Lessons from cable television

I’m one of the (I think I’m safely guessing) millions of Americans who feels taken advantage of by my cable TV company. Tired of paying $135 a month for cable and Internet, I called Cablevision yesterday and asked them to downgrade my service.

I dropped the $55-a-month “Family Cable” pack, which includes all of the popular channels such as A&E (no more “Intervention” and “Hoarders” … oh, the pain), USA, TBS, TNT, CNN, ESPN and the Comedy Channel (goodbye “The Daily Show”).
And I signed up for the $12.95-a-month “Basic Cable,” which is basically what you can get with an antenna plus some local access and state government channels.
(The problem is, $12.95 automatically becomes $22.95 a month because you are forced to rent a digital converter box and a digital remote control if you want those local access channels to show up.)
Then I had to sign up for an “iO package” for another $11.95 a month because the Nickelodeon Junior channel is an absolute must in our household. It has “The Wonder Pets,” ‘The Backyardigans,” “Dora the Explorer” … everything in this world that my 3-year-old daughter cares about.
But with it I get Great American Country, The Golf Channel, The Military Channel, Jewelry Television (huh?), Wedding Central, Euro News and a bunch of other channels that I would never want to watch.
Add it all up, plus a bunch of other dubious fees and the extra $5 a month I have to pay for high-speed Internet because I am not buying the more expensive TV package, and my Cablevision bill is still going to be more than $100 a month.
You can’t purchase a la carte cable television.
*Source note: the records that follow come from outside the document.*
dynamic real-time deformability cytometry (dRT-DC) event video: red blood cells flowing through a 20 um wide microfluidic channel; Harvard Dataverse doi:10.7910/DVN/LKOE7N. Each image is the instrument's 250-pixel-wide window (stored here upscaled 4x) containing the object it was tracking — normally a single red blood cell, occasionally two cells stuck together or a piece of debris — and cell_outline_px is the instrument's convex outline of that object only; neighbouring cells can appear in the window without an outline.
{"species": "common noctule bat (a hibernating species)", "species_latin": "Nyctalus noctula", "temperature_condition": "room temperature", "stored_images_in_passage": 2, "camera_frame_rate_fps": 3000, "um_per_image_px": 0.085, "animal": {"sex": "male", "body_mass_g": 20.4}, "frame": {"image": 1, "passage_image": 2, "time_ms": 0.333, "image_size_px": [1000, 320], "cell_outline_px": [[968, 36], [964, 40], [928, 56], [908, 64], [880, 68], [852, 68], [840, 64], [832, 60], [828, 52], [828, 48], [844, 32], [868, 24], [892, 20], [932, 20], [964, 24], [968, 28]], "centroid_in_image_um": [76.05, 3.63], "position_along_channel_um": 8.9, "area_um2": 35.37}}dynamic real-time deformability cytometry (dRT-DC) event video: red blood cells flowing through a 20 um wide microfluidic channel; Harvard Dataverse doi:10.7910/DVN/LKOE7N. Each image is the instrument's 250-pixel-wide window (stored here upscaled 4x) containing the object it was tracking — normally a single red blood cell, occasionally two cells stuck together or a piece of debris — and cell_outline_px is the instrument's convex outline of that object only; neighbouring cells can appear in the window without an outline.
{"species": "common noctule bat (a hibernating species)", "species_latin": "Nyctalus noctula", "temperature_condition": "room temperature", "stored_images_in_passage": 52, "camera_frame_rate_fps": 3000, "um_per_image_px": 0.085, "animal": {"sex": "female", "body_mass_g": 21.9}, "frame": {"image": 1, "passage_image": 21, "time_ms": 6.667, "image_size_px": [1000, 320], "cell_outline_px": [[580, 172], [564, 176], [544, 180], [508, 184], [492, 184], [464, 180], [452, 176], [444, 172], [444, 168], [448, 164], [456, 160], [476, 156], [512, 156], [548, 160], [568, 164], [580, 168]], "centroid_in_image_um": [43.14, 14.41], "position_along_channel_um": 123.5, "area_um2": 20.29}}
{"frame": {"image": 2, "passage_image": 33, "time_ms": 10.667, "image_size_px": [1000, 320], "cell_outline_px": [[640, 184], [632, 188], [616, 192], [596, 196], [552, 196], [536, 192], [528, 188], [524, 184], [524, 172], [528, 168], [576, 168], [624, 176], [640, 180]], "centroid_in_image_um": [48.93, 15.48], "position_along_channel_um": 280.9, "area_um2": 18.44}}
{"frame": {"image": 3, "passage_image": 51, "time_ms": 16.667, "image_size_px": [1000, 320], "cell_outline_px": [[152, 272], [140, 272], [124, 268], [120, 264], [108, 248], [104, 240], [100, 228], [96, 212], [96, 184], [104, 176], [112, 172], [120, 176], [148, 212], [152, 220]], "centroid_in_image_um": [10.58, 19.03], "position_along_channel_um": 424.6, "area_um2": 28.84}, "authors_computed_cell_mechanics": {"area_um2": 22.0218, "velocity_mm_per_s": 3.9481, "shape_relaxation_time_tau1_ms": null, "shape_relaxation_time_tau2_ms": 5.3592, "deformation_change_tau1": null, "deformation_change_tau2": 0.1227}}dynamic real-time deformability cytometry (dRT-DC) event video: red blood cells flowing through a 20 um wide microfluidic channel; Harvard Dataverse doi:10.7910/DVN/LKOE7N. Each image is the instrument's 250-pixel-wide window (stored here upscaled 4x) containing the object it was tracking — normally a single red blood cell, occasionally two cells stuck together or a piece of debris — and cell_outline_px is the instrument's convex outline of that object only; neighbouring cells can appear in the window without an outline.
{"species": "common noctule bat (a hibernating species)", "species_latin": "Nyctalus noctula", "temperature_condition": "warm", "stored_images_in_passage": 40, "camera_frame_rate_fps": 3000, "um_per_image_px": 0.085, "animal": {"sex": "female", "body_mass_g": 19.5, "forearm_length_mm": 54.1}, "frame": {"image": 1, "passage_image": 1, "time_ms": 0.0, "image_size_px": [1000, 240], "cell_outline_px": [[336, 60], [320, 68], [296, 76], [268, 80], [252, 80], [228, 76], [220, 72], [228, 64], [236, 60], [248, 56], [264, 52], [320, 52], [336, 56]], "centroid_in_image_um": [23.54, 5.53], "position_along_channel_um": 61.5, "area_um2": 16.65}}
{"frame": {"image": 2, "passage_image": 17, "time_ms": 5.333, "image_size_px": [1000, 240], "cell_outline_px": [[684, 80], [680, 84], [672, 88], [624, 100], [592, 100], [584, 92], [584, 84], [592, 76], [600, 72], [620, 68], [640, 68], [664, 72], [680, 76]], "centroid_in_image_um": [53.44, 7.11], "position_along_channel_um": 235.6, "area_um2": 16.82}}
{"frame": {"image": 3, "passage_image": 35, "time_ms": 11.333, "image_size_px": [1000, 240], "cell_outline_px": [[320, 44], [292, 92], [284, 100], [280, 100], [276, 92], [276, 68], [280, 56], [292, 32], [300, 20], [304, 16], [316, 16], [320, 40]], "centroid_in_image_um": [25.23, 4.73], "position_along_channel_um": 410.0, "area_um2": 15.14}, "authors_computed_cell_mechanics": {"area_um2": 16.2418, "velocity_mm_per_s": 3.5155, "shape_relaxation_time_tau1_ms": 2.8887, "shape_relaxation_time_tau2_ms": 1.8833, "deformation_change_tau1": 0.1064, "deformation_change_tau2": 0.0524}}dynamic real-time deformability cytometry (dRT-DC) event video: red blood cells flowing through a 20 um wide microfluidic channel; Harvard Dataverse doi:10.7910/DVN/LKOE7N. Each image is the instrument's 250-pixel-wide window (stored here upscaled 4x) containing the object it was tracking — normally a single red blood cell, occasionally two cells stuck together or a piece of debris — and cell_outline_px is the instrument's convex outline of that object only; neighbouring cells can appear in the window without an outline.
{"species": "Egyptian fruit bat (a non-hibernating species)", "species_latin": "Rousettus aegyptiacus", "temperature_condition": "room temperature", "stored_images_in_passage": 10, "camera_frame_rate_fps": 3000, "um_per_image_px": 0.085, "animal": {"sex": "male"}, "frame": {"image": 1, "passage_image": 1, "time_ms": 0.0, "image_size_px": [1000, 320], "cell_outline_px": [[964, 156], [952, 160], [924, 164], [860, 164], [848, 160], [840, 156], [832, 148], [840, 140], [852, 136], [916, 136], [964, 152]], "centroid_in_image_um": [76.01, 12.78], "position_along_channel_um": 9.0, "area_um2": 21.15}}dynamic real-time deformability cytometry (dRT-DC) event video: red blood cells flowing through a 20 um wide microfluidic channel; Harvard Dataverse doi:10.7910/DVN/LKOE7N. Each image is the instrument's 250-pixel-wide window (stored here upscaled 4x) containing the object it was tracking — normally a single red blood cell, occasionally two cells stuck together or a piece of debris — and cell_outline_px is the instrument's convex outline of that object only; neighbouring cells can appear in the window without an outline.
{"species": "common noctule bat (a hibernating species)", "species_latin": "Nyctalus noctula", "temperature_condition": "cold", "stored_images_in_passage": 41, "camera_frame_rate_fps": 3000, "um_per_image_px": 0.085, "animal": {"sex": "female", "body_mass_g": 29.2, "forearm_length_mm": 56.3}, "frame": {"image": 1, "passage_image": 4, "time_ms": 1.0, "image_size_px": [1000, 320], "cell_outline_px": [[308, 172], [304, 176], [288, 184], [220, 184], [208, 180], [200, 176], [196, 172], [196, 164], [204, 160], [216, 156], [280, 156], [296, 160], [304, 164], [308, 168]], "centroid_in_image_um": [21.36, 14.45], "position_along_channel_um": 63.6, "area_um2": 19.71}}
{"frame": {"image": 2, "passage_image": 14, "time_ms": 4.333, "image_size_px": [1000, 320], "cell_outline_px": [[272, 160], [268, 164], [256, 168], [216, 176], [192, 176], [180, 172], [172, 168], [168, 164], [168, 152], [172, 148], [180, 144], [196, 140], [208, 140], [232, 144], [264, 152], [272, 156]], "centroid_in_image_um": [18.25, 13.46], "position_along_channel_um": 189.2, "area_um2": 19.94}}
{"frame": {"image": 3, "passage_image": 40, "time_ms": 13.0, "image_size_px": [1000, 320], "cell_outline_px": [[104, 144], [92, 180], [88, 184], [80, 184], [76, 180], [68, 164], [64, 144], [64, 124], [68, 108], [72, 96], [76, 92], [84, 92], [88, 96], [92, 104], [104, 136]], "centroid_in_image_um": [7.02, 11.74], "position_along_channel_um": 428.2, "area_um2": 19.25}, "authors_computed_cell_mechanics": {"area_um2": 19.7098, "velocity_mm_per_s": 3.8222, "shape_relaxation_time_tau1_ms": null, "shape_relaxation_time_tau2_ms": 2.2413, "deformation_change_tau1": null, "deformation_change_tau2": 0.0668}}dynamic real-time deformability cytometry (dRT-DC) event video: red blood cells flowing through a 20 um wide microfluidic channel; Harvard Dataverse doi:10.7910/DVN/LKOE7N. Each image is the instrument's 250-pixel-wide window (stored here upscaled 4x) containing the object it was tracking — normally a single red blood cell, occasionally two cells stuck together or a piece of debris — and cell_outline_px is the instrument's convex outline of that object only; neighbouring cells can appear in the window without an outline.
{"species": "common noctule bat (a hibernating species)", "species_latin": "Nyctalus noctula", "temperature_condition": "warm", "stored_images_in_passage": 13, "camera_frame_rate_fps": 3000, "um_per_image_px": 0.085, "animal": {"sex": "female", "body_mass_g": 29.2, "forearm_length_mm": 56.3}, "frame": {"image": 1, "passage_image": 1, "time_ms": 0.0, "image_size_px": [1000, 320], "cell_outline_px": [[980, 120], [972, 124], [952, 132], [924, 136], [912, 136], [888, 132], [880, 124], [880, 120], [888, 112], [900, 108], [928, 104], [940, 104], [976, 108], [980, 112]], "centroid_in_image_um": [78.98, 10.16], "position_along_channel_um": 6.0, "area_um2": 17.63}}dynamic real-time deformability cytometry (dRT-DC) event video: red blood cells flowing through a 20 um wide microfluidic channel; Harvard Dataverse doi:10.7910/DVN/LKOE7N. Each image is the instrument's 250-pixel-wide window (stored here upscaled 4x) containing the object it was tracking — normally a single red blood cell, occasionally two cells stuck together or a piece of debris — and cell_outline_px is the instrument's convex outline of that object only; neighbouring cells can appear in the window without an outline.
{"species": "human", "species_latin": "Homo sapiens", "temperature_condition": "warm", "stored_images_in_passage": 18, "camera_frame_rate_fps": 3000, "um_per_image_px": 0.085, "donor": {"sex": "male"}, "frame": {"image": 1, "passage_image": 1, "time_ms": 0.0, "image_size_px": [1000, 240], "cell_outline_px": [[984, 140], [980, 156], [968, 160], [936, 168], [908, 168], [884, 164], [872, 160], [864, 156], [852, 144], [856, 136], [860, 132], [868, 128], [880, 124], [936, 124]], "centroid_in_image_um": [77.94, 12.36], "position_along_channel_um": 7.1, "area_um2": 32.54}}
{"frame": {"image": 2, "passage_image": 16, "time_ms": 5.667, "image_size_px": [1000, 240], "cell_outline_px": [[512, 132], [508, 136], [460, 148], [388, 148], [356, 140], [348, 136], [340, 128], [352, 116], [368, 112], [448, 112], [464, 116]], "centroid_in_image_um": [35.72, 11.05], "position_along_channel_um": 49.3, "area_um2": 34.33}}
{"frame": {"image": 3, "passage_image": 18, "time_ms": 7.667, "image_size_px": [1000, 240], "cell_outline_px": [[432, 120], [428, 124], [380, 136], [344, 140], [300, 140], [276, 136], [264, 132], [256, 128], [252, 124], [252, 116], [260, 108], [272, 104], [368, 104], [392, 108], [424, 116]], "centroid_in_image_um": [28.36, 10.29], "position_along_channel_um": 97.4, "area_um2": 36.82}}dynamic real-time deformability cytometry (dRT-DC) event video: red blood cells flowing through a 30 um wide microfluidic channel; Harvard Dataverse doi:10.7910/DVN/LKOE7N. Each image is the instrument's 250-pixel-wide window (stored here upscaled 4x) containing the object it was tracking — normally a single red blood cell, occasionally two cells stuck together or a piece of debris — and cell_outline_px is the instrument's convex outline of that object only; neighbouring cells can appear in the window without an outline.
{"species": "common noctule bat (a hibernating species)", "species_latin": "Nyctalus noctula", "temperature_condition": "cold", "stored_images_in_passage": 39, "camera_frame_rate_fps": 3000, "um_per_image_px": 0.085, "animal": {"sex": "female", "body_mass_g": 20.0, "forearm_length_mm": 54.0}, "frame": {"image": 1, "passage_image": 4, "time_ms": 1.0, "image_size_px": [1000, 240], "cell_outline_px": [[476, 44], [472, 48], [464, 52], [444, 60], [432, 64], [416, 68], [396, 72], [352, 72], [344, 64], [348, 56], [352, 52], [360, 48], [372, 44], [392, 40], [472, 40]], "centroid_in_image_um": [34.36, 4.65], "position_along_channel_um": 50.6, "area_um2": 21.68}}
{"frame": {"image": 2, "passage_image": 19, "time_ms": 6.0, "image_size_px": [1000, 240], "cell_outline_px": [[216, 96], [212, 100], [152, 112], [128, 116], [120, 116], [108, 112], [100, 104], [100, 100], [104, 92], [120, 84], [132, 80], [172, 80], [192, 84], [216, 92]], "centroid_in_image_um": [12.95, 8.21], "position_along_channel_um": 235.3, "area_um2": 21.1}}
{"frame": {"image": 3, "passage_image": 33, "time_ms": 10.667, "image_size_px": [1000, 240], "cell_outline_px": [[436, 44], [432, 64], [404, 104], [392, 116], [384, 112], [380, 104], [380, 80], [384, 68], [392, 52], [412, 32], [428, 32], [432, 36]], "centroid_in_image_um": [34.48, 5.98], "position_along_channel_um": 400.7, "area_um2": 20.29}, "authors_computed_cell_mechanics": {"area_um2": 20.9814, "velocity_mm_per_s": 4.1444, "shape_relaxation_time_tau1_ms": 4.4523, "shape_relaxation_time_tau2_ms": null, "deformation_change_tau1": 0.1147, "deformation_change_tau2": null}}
You have to pay for a lot of crap to get the handful of channels you really want.
The technology must exist, or could easily exist – that’s just not how it works, because the cable TV providers are clinging to every dime of revenue they can.
With Web-based video delivery and other technology available, though, my question is, how long will it be before someone steps up and cuts them out of the process?
I bet that what I would be willing to pay Nickelodeon directly for the content that makes my 3-year-old a happy little girl is more than the fees that Cablevision is paying them to have me as a subscriber.
And to take it a step further, I bet Nickelodeon would benefit even more from the advertising they could sell around my family watching videos on their Web site all day long if they went the route of Hulu and others and streamed their programming for free online.
– – –
That’s a long run-up to saying that from the perspective of a frustrated consumer, I can see parallels between the cable television problem and the way that our business model is changing as a local news and information provider in print and online.
We are moving to partner with, bring in and distribute content from all kinds of community journalism and entrepreneurial sources. It will be hyperlocal to a particular neighborhood, and niche to a particular interest (i.e., parenting or high school wrestling).
The difference, I guess, is that we will not be charging folks to access this content, but rather selling advertising (alone and perhaps in partnership with some of the providers) around the many different eyeballs each specific layer of information attracts.